Severe infections are more common in people with heart or lung diseases, people with weakened immune systems, infants, and older adults.

Coronavirus diagnosis

To make a coronavirus infection diagnosis, your health care provider will:

  • Take your medical history, including asking about your symptoms
  • Do a physical exam
  • May do blood tests
  • May do lab tests of sputum, a sample from a throat swab, or other respiratory specimens

Your healthcare provider may order laboratory tests on respiratory specimens and serum (part of your blood) to detect human coronaviruses. Laboratory testing is more likely to be used if you have severe disease or are suspected of having MERS.

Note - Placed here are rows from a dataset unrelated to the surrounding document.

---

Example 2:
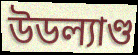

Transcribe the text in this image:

উডল্যাণ্ড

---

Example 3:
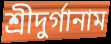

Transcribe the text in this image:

শ্রীদুর্গানাম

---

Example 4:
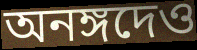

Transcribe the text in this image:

অনঙ্গদেও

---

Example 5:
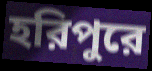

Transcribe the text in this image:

হরিপুরেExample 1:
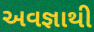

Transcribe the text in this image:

અવજ્ઞાથી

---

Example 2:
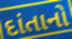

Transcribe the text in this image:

દાંતાનો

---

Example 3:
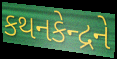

If you are experiencing symptoms, you should tell your healthcare provider about any recent travel or contact with animals. Most MERS-coronavirus infections have been reported from countries in the Arabian Peninsula. Therefore reporting a travel history or contact with camels or camel products is very important when trying to diagnose MERS.

Most state laboratories are approved to test for Middle East Respiratory Syndrome Coronavirus (MERS-CoV) using CDC’s real-time reverse transcription–PCR (rRT-PCR) assay.

The U.S. Food and Drug Administration (FDA) issued an Emergency Use Authorization on June 5, 2013, to authorize use of CDC’s 2012 real-time reverse transcription–PCR assay to test for MERS-coronavirus in clinical respiratory, serum, and stool specimens 129. CDC has distributed this assay to qualified laboratories in the United States and around the world.

Coronavirus treatment

There are no specific treatments for coronavirus infections. Most people will get better on their own. However, you can relieve your symptoms by

  • Taking over-the-counter medicines for pain, fever, and cough. However, do not give aspirin to children. And do not give cough medicine to children under four.
  • Using a room humidifier or taking a hot shower to help ease a sore throat and cough
  • Getting plenty of rest
  • Drinking fluids

If you are worried about your symptoms, contact your health care provider.